Function:

It takes a 12V input and charges the capacitors to ~32V. As we know the energy grows exponentially with voltage so the power is more than just tripled.

When a trigger signal is made (anything 3-24V is accepted) it will discharge the capacitors into the output and hold with the normal 12V. This way we have an extra boost in pulling force while holding with the input voltage.

The software has two versions: HOLD and PULSE

The difference is in trigger behavior. PULSE will pull the solenoid and hold for only 100ms while HOLD will pull and hold as long as the trigger input is active.

Both versions will output a 100ms 5V pulse on the POINT output when triggered.

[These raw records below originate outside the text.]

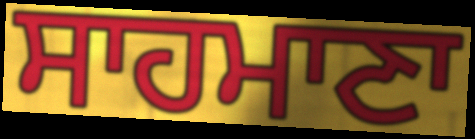
ਸਾਹਮਾਣਾ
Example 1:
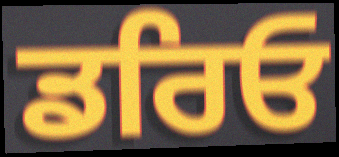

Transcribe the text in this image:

ਡਰਿਓ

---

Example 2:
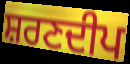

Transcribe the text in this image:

ਸ਼ਰਣਦੀਪ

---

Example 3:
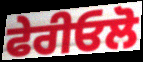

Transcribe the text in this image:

ਫੇਰੀਓਲੋ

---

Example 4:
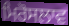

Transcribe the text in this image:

ਮਿਰੋਸਲਾਵ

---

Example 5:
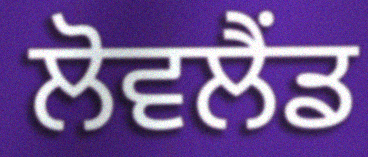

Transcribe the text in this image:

ਲੋਵਲੈਂਡ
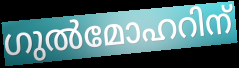
ഗുൽമോഹറിന്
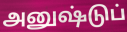
அனுஷ்டுப்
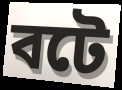
বটে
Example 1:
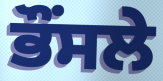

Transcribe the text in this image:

ਭੌਂਸਲੇ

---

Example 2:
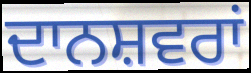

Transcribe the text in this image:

ਦਾਨਸ਼ਵਰਾਂ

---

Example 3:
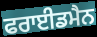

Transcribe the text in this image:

ਫਰਾਈਡਮੈਨ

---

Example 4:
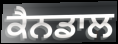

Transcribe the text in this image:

ਕੈਨਡਾਲ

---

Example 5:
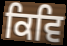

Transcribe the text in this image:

ਕਿਵਿ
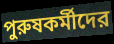
পুরুষকর্মীদের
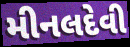
મીનલદેવી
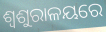
ଶ୍ଵଶୁରାଳୟରେ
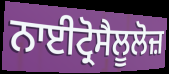
ਨਾਈਟ੍ਰੋਸੈਲੂਲੋਜ਼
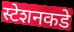
स्टेशनकडे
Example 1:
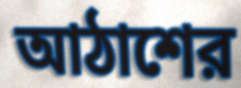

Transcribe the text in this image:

আঠাশের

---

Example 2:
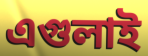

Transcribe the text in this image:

এগুলাই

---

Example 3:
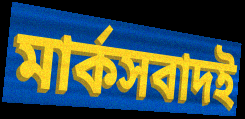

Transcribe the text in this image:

মার্কসবাদই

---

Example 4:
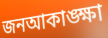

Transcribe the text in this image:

জনআকাঙ্ক্ষা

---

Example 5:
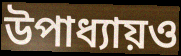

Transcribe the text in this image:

উপাধ্যায়ও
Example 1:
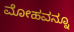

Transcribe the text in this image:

ಮೋಹವನ್ನೂ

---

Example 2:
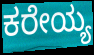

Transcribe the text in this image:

ಕರೇಯ್ಯ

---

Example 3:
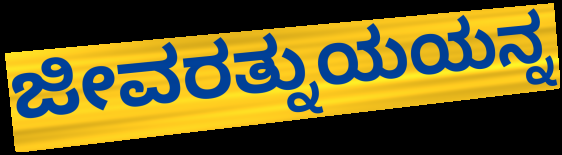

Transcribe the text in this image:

ಜೀವರತ್ನುಯಯನ್ನ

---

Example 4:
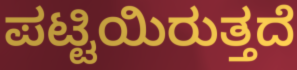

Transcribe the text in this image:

ಪಟ್ಟಿಯಿರುತ್ತದೆ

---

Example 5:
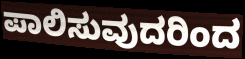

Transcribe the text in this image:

ಪಾಲಿಸುವುದರಿಂದ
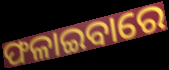
ଫଳାଇବାରେ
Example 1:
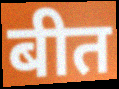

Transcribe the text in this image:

बीत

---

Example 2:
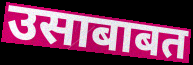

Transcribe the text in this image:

उसाबाबत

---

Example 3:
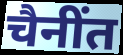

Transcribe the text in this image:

चैनींत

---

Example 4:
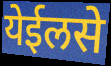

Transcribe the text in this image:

येईलसे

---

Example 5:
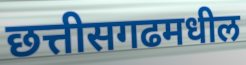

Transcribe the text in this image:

छत्तीसगढमधील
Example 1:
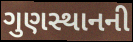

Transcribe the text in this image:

ગુણસ્થાનની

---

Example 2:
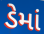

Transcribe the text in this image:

ડેમાં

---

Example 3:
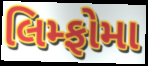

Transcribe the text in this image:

લિમ્ફોમા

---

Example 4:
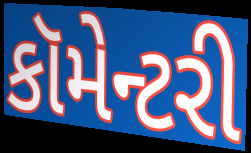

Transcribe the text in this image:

કૉમેન્ટરી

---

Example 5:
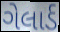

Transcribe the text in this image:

ગેલાર્ડ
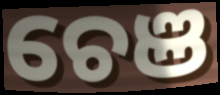
ଚେଞ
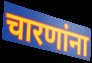
चारणांना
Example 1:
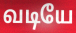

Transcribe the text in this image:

வடியே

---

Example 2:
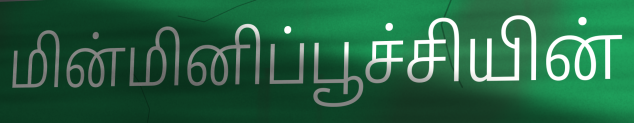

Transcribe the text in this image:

மின்மினிப்பூச்சியின்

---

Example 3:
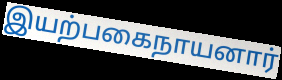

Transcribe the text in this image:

இயற்பகைநாயனார்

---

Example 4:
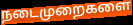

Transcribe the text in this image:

நடைமுறைகளை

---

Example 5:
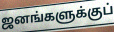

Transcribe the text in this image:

ஜனங்களுக்குப்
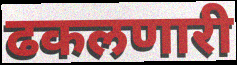
ढकलणारी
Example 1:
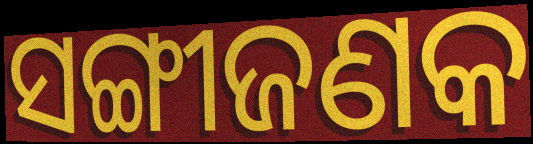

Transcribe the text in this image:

ସଙ୍ଗୀଜଣକ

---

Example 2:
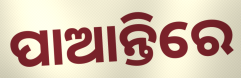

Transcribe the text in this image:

ପାଆନ୍ତିରେ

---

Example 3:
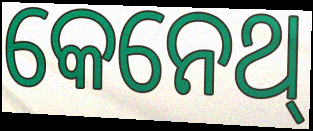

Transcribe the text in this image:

କେନେଥ୍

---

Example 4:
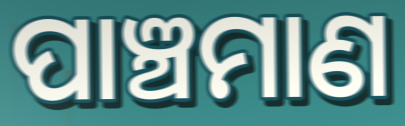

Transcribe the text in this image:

ପାଞ୍ଚମାଣ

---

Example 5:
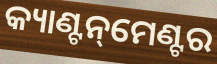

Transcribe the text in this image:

କ୍ୟାଣ୍ଟନ୍‌ମେଣ୍ଟର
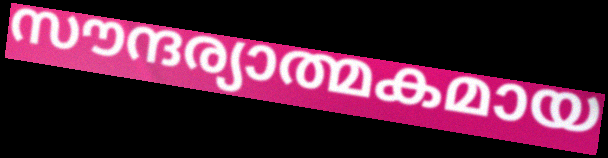
സൗന്ദര്യാത്മകമായ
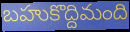
బహుకొద్దిమంది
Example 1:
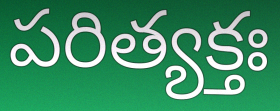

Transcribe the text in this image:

పరిత్యక్తః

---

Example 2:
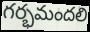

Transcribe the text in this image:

గర్భమందలి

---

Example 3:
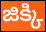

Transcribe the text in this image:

జిక్కి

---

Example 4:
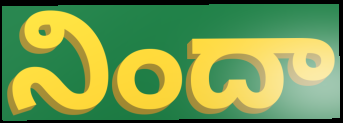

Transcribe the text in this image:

నిందా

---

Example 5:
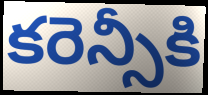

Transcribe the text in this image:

కరెన్సీకి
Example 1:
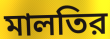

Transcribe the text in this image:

মালতির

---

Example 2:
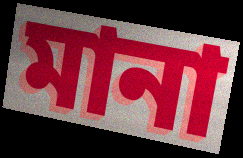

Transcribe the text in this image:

মানা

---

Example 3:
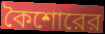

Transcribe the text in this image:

কৈশোরের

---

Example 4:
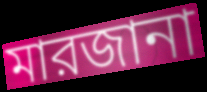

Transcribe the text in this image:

মারজানা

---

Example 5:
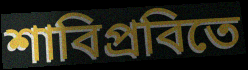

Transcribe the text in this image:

শাবিপ্রবিতে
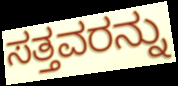
ಸತ್ತವರನ್ನು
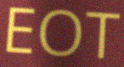
EOT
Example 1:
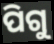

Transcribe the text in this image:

ପିଗୁ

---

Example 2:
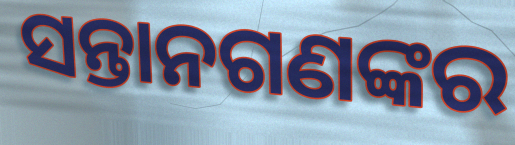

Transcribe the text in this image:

ସନ୍ତାନଗଣଙ୍କର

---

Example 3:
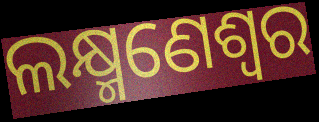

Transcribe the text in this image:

ଲକ୍ଷ୍ମଣେଶ୍ୱର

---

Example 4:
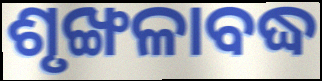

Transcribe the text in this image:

ଶୃଙ୍ଖଳାବଦ୍ଧ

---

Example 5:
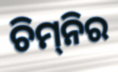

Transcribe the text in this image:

ଚିମ୍‌ନିର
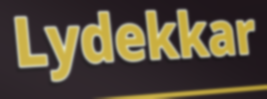
Lydekkar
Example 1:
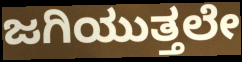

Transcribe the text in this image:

ಜಗಿಯುತ್ತಲೇ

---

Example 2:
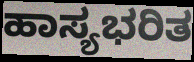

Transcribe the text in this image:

ಹಾಸ್ಯಭರಿತ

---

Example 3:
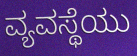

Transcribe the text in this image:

ವ್ಯವಸ್ಥೆಯು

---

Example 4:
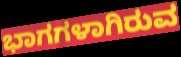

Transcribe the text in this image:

ಭಾಗಗಳಾಗಿರುವ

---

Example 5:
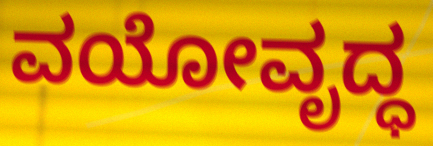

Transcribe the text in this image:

ವಯೋವೃದ್ಧ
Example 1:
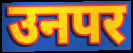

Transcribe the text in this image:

उनपर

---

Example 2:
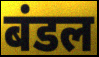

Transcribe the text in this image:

बंडल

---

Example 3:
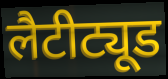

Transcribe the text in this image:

लैटीट्यूड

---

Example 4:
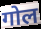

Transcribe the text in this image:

गोल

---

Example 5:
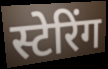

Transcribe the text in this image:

स्टेरिंग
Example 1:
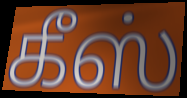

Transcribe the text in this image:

கீஸ்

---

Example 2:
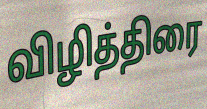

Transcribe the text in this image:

விழித்திரை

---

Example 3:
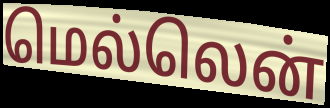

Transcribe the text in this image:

மெல்லென்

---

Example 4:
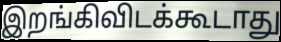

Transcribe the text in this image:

இறங்கிவிடக்கூடாது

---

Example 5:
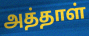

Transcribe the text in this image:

அத்தாள்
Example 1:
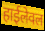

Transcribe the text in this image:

हाईलेवल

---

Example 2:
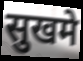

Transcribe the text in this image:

सुखमे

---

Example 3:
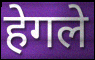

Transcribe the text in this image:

हेगले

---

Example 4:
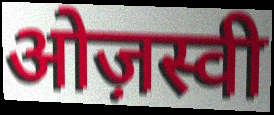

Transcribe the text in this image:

Right now it only works with 12V and not anything lower. plan is to maybe also make it work with 5V.

Circuit:

The circuit is a easy onepager. Controlled by an ATTINY402 we use a Darlington-PNP and a inductance in a boost configuration to charge 3 tank capacitors. On a trigger another PNP is activated to output the voltage.

Outputs are protected by PNP-transistors.

Charge Testing:

On all graphs:
green = input voltage
yellow = capacitor voltage
orange = solenoid current

All tests are done with the "PULSE" version. So 100ms solenoid activation on trigger.

On Startup the circuit takes around 500ms to reach 30V, after that it gets recharged and held around the desired 32V.
The "slow speed" of the charging is due to the comparably small inductance (value and size) which would reach saturation pretty fast.

On a trigger it also takes around 300-500ms to get back to 32V.

Test with 20 Ohm solenoid:

To test the circuit i got a "standard cheap 12V solenoid" to test.

With standard 12V on trigger we reach a maximum of maybe around 8-9W peak. Not really impressive.

Charged to 32V we get an immense improvement. >30W peak power on pull. Much better.

Verdict:

Im quite happy with the outcome. Its a lot of extra juice and a very small package. Only thing im unhappy with is the charge time. Having no current feedback makes it quite hard to effectively charge. The small inductor reaches saturation quite fast limiting the maximum duty cycle.

It could be easily possible to reach even 40-45V and even faster but the inductance makes the limited loop go crazy sometimes. Making it pretty unreliable.

However with those limitations, the control loop is pretty stable and never did anything unexpected yet.

All in all, a success in my book.